— Началась война, — продолжал Миша, плечи его еще больше ссутулились. — В 1942 — истребление евреев. Под полом в подвале наши люди нашли папки с бумагами, из которых следовало, что многие пациенты Бунта были евреями. Кроме того — и это подтверждает мою веру в человечность, веру, которая время от времени подвергается жестоким испытаниям, — судя по записям, понятно, что и после начала войны, и после начала погромов доктор продолжал лечить евреев. Это удивительно. Он был действительно верен клятве Гиппократа. Доктор продолжал заботиться о своих пациентах евреях до того самого дня, когда эсэсовцы забрали в концлагерь Маутхаузен его и всю его семью.

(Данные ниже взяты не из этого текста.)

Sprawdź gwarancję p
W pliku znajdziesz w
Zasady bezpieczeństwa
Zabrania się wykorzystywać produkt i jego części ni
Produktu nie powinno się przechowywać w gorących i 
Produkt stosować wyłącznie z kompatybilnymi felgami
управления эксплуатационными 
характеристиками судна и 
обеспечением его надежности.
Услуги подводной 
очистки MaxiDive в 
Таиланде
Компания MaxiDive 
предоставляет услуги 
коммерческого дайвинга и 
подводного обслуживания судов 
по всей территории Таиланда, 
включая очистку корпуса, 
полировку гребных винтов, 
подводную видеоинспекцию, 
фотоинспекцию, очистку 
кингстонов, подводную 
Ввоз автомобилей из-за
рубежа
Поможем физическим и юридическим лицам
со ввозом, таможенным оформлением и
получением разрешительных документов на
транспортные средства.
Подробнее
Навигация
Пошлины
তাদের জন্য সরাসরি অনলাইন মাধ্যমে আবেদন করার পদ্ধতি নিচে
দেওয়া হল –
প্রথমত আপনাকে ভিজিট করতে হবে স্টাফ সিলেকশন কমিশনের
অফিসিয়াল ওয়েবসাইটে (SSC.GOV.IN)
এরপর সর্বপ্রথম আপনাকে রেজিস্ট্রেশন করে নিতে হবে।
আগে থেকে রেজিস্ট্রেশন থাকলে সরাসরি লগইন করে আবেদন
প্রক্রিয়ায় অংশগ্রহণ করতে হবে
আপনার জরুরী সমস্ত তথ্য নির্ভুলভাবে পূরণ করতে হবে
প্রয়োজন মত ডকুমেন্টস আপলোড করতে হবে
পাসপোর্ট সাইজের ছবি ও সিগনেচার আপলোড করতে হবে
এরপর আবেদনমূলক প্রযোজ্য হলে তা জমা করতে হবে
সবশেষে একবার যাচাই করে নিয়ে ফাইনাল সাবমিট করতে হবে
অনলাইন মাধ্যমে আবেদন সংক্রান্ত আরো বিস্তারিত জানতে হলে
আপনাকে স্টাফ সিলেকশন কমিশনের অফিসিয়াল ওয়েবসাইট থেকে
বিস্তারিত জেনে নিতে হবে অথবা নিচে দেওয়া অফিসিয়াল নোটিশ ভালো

У Сола холодок пробежал по спине.

— Но доктор Бунт не только оказывал евреям медицинскую помощь, — продолжал Миша. — Он прятал самых слабых больных, чье состояние означало, автоматически, смертный приговор и исключало принудительные работы. Бунт, — Миша поднял глаза к потолку, — незнакомые тебе люди любят тебя.

— Прятал? — прошептала Эрика.

— В подвале. Дом был построен так, что Бунт мог спуститься по лестнице из спальни в клинику на первом этаже. Ему не надо было проходить мимо ожидавших его пациентов. Он просто приглашал их в кабинет. Но раз уж в его распоряжении была лестница из спальни в кабинет, почему бы не продолжить ее до самого подвала? Тогда ему не надо было бы проходить мимо пациентов, чтобы достать какие-либо записи или медикаменты. Просто и эффективно.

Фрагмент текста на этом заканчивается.